Because high resolution mass spectrometers cost millions of dollars, and "minutes" for a diagnosis can mean that one spectrometer can only run 3 samples per hour - or 72 per day.
And while a research university can afford a million dollar spectrometer (and the grad students that run it), even a small hospital will create 72 bacterial swaps per hour - while absolutely not having the money to get 10 spectrometers with the corresponding technicians.
And the incumbent/competitor - standard bacterial cultures - is cheap!
Who cares if they need to charge $30k per patient to use it if that fast knowledge saves the patient’s life. It doesn’t need to fully replace the existing methods, but could be a useful supplement when a patient is in critical condition
At 1 million/year ( worst case ), that’s roughly 3k/day so 40 dollars / analysis using your numbers . Assuming the machine lasts a bit longer ( say 5 years ) that’s 8 dollars/analysis, assuming 20min/sample. Make it a bit faster (5 minutes) and you’re down to two dollars which doesn’t look super expensive to me.
Only vision scales. We did mass spectromity in Formula 1 because we had the money and it doesn't need to scale.
The nice thing about mass-spec is that you can use it as a dragnet detection method.
I don't know how I'd feel about reliable precision tools in human healthcare being substituted with B/W cameras and AI. It reminds me of a certain car company, where the human lives lost aspect wasn't so liked, even if they saved some money.
On the other hand, even 0.01% is not acceptable when the system is responsible for human lives.
I also believe that cameras and visible spectrum are scalable and sufficient, and there is evidence it is so. The most reliable system driving cars is the homo sapiens and apart from a bit of proprioceptive, vehicles are operated based on vision sensors(eyes).
To conclude, I find it a clever move to start refining the technology in a field where ROI is in dollar terms and not in lives saved.
To the found: Good luck, i am jealous.
You forgot multi-spectral. That means single hires images for a lot of frequency ranges, which is better than a single color image, which merges together all frequencies at once.
In the end the accuracy of detections, false-positives, false-negatives wins. In this not comparable to this certain car company which refuses to use proper sensors. we also do infrared, 3d pointclouds to get the angle at each pixel, and thermal imaging.

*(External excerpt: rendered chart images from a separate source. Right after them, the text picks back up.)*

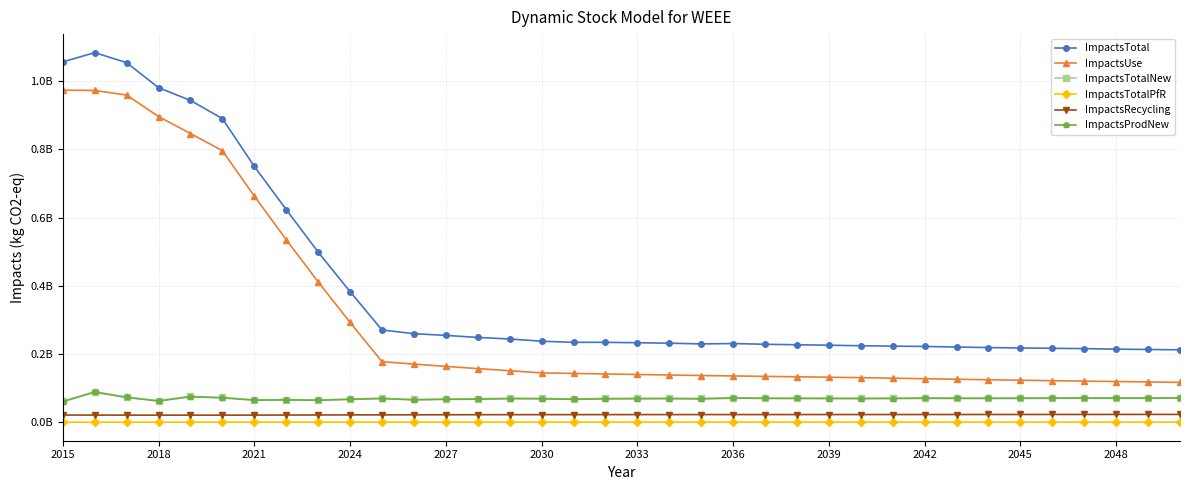

What is the value of the ImpactsRecycling point at the 2nd from the left?

21035826.0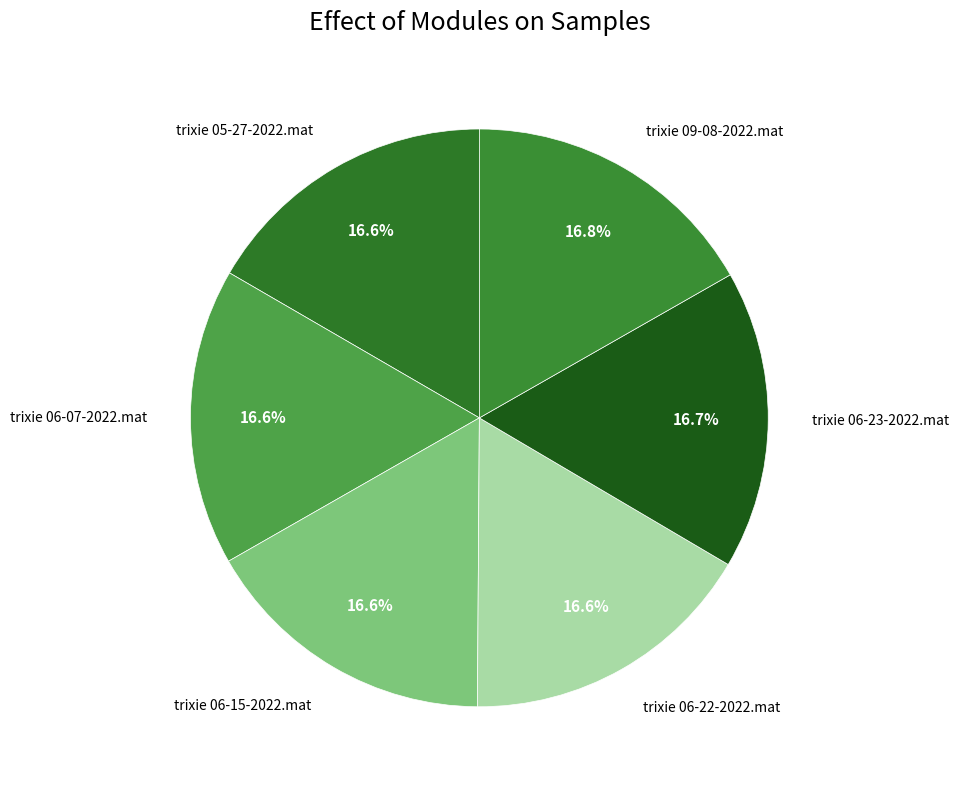

Count the number of slices in the pie.

6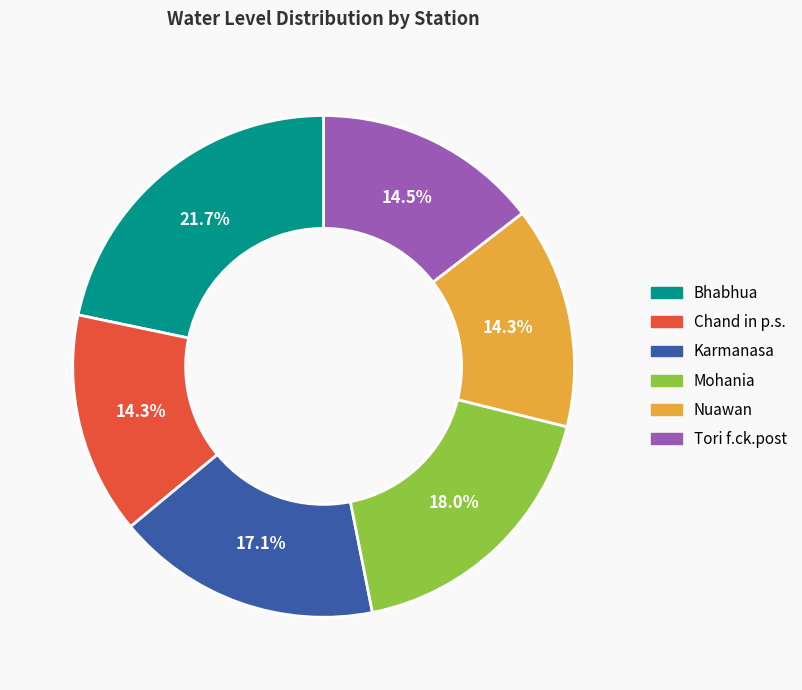

Count the number of slices in the pie.

6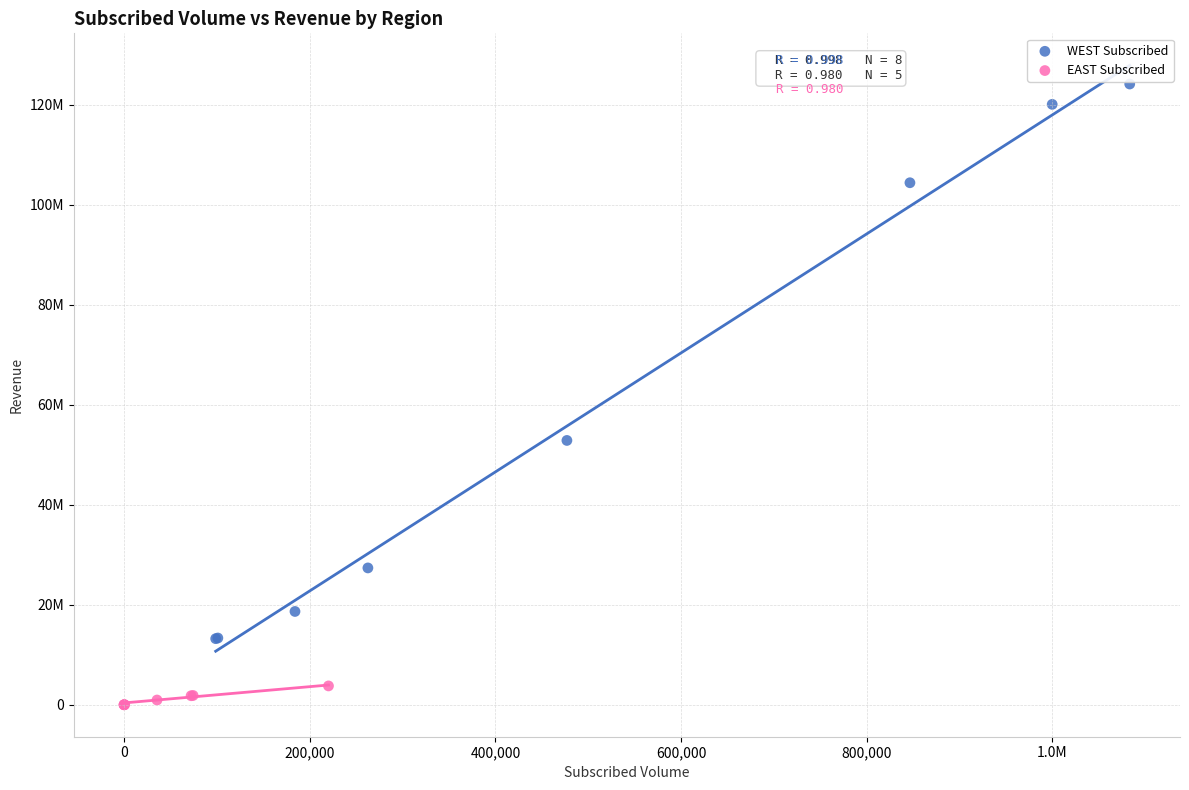

Which series has the largest Y range (max minus min)?

WEST Subscribed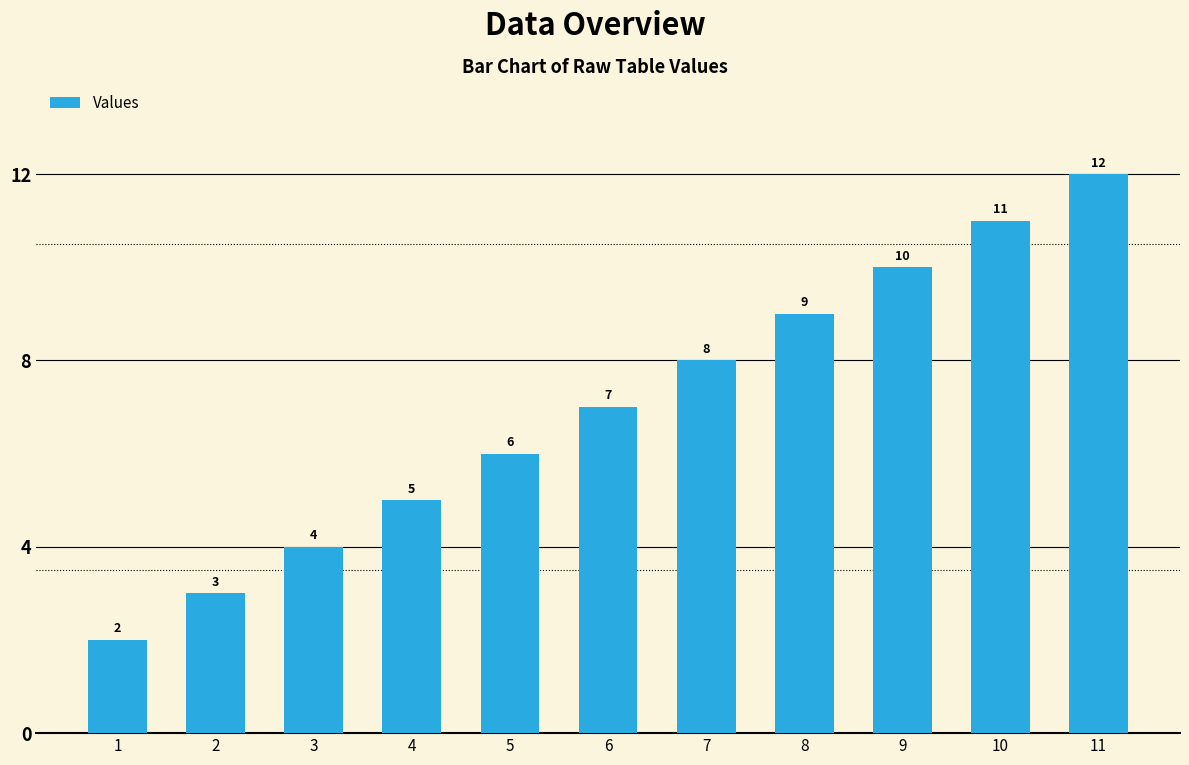

What is the greatest value displayed?

12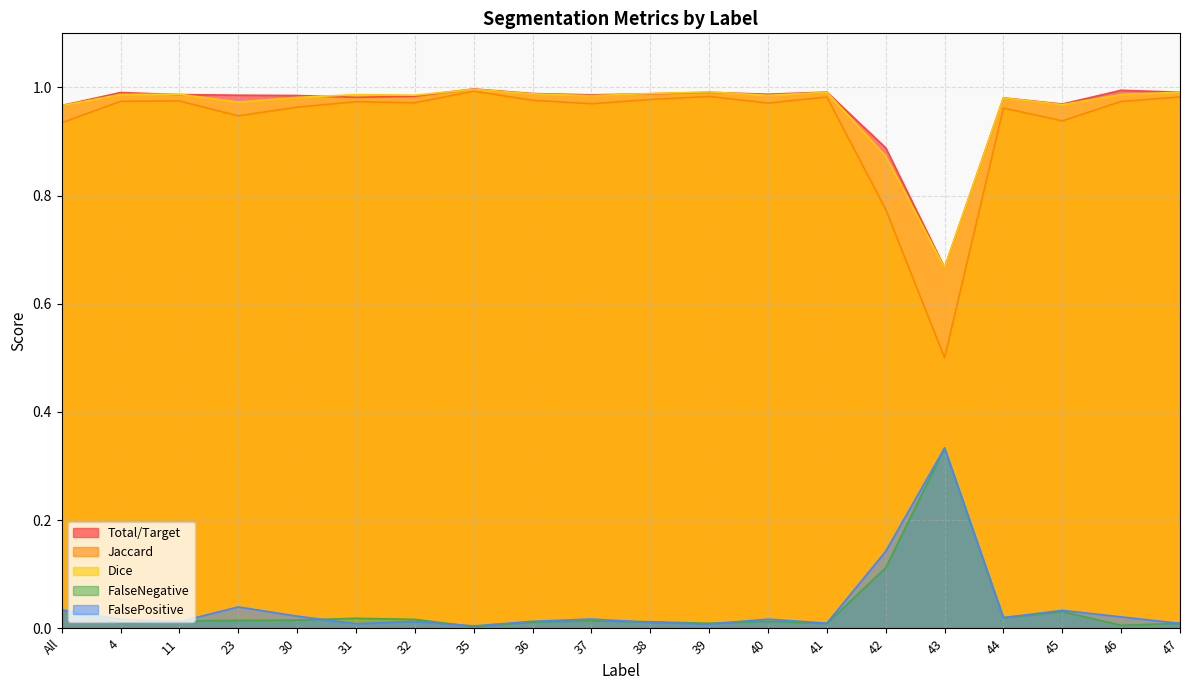

What is the difference between the maximum and minimum values in the FalseNegative series?

0.3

another neighbor of us is doing real-time imaging for face detection, which is the industry leader world-wide. They can install a lot of cheap cams in football stadiums and give you a list of all 80.000 people, when they have access to the government passport/driver license photo database. they have. but they cannot detect virus infections as we can do. nor bacterial infections. only if they something illegal. who threw a bengal fire or started a fight.
*visible to the human eye
see https://pmc.ncbi.nlm.nih.gov/articles/PMC5631018/ , and this company that is commercialising it https://microbira.com/
timetobuild•5h ago
prox•5h ago
pbmonster•4h ago
Very possible they're doing the research now, because one of the mass spectrometer companies has gotten ISO 13485 certified and can now offer the spectrometer for diagnostics in humans as a medical device manufacturer.
WJW•4h ago
"In recent years, matrix-assisted laser desorption/ionisation-mass spectrometry (MALDI-MS) has been rapidly adopted in clinical practice to identify bacteria based on unique protein profiles6,7. However, while the identification process itself is faster, MALDI-MS-based analysis suffers from the same time-consuming isolation step as traditional approaches. Time, however, is a decisive factor in the successful treatment of several infection scenarios such as sepsis4,8. Consequently, the ideal scenario of microbial diagnosis is to identify bacteria directly from the clinical sample. Using MALDI, so far only a small number of applications could be implemented due to the high protein background in most clinical samples9."
While mass spectrometry is an old(-ish) method, only recently has it become good and fast enough for clinical use. They also needed to make their own database of bacterial byproduct signatures to look for, as that did not exist yet.
As to "why just now": not everything has been invented yet, even things that might seem relatively straightforward.
w10-1•4h ago
Article mentions existing tools e.g., MasSpec Pen, which detect signals of interest in samples with minimal processing (i.e., avoiding the hard part of processing/cleaning bio samples). But those were specific cancer signals that stood out from the general protein noise. (See also the cancer knife, that burns to cut and analyzes the smoke to see if you have enough margin).
Problem with bacteria is (a) wide diversity and (b) previous work was mostly on lipids, not small molecules. For small molecule metabolites of bacteria, previous article reported a medium-size proof of concept (hundreds of target), and this is doing more (thousands), where they identify a few hundred unique patterns and then demonstrate their detection.
At 90%, it's likely this would be used for pre-screening to identify possible candidates, though it might reinforce initial clinical suspicion and preliminary antibiotics.
shakna•4h ago
Having one spare for research is not the norm, any more than having one is.